Inhibitors are antibodies, and your immune system produces antibodies to defend against diseases and other foreign substances. Those antibodies then work to destroy the foreign substances—often viruses and bacteria—in your body. But sometimes, the immune system builds antibodies to destroy things that were meant to help the body, such as medication. So in some cases, when a person receives replacement factor treatment, the body's immune system perceives the normal clotting factor as a threat and creates antibodies—inhibitors—to destroy it.
Inhibitors can develop in anyone with hemophilia and VWD, no matter the type or the severity of the bleeding disorder. But scientists don’t know exactly why they develop in some people but not others. Experts point to a few risk factors that increase the likelihood of developing an inhibitor:
- Genetics: People with certain types of hemophilia gene mutations are more likely to develop an inhibitor
- Number of times you have used clotting factor concentrates in your lifetime
- Increased frequency and dose of treatment
- Black race or Hispanic ethnicity
- Family history of inhibitors (other family members who have had inhibitors)
How common are inhibitors?
About 1 in 5 people with severe hemophilia A and about 3 in 100 people with hemophilia B will develop inhibitors.
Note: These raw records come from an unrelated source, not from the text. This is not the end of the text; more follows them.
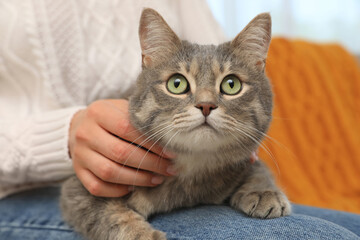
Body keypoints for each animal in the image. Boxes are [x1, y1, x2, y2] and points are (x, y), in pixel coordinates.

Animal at [60, 7, 292, 240]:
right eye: (177, 84)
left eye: (231, 84)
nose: (206, 105)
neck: (191, 167)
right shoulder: (81, 189)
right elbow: (112, 215)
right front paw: (142, 235)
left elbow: (258, 170)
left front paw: (264, 192)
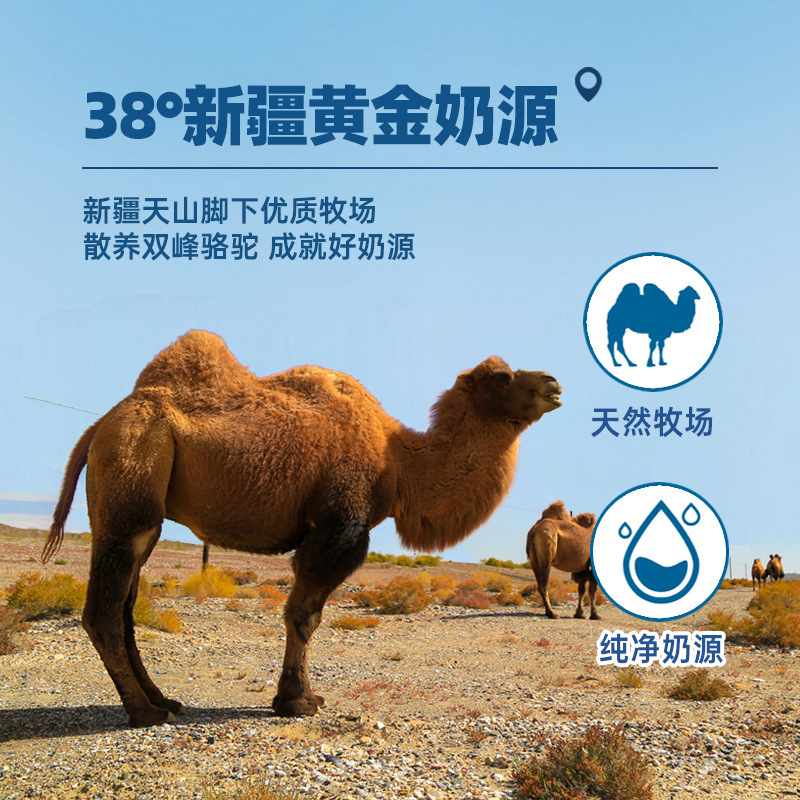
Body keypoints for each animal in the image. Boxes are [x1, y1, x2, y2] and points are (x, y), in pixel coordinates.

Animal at [41, 330, 562, 728]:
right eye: (502, 376)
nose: (554, 382)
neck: (397, 459)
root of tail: (100, 426)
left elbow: (306, 615)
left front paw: (299, 696)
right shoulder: (340, 525)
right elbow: (304, 616)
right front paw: (297, 700)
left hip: (142, 510)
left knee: (126, 609)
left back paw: (163, 700)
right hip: (131, 480)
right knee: (104, 612)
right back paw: (143, 713)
Approximately 5.8% to 9.5% of patients with type 3 VWD have developed inhibitors.
For those with hemophilia B, inhibitors are less common, but the effects are often much more severe: About half of people with hemophilia B who have inhibitors will develop an anaphylactic reaction to infused factor IX.
How do I get tested for inhibitors?
Inhibitors are diagnosed with a blood test that measures if an inhibitor is present along with the amount of inhibitor present (called an inhibitor titer) in the blood. Inhibitors are measured using a test called the Bethesda assay, which gives a numeric value and refers to the inhibitor level. This number is quantified in Bethesda units: One Bethesda unit is defined as the amount of inhibitor in a plasma sample that can neutralize 50% of one unit of factor VIII activity in normal plasma after two hours at 37 degrees Celsius.
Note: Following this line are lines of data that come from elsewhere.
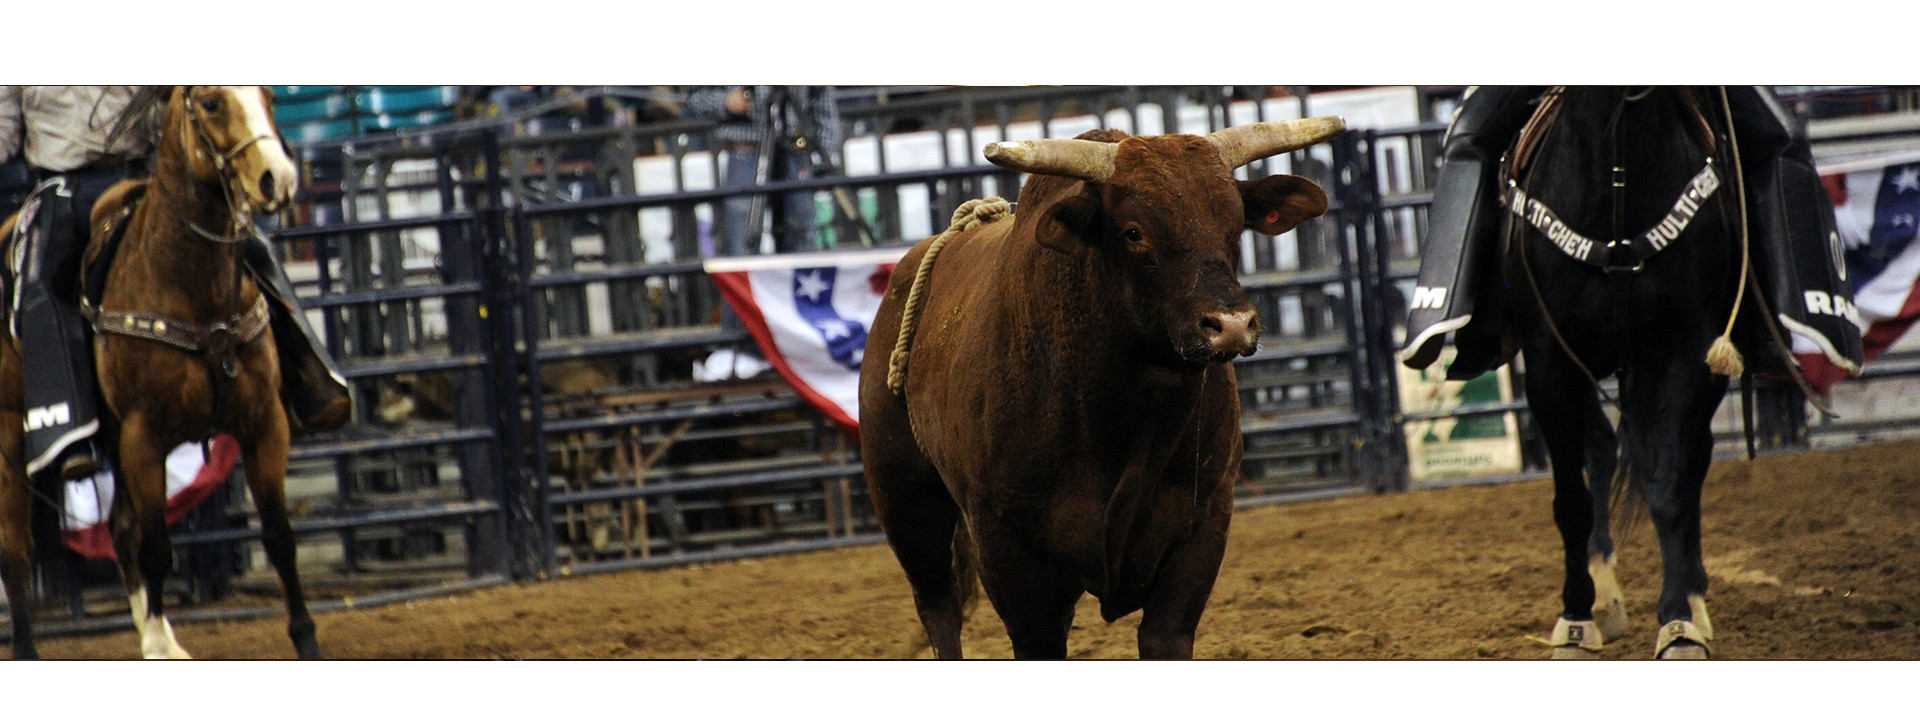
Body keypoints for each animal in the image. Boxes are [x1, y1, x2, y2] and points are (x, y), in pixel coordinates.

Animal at [859, 117, 1345, 658]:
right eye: (1134, 232)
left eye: (1236, 223)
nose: (1232, 325)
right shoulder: (1007, 551)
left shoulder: (1202, 530)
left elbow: (1164, 635)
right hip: (903, 496)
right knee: (938, 606)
If you have more than 5 Bethesda units, you have a high-titer inhibitor, which means your body has a strong response against the factor, so traditional treatments don’t work. If you have less than 5 Bethesda units, you have a low-titer inhibitor, which means your body doesn’t have a strong response against the clotting factor product.
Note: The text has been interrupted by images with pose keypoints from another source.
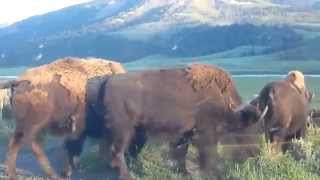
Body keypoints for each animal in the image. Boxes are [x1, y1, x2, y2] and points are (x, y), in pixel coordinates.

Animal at [98, 65, 268, 180]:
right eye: (254, 129)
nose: (257, 153)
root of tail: (108, 81)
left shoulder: (185, 133)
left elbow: (181, 153)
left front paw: (184, 173)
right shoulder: (206, 133)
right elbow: (208, 155)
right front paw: (211, 173)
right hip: (124, 131)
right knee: (117, 152)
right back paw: (128, 176)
Signs of an inhibitor include frequent bleeds while on a regular treatment schedule, and
What bleeding disorders treatments are available for people with inhibitors?
If you have a low-titer inhibitor, continued therapy with factor replacement is often effective, though sometimes a change in size and frequency is necessary. If you have high-titer inhibitors, there are a few options:
- Plasmapheresis: A temporary treatment that involves physicians removing antibodies from the body, lowering the level of antibodies to allow treatment with factor concentrate to treat the bleed. While similar, plasmapheresis and plasma exchange are not exactly the same. Plasmapheresis separates the plasma from the blood either by centrifugation or membrane filtration. Once separated the plasma can be manipulated in a variety of ways. Plasma exchange refers to discarding the plasma and substituting a replacement fluid.
- Bypassing agents: Treatments that bypass the need for clotting factor treatment so the body can clot the blood normally.
- Immune Tolerance Induction (ITI) Therapy: A treatment with the goal of stopping the inhibitor from blocking factor in the blood and teaching the body to accept factor as a normal part of blood.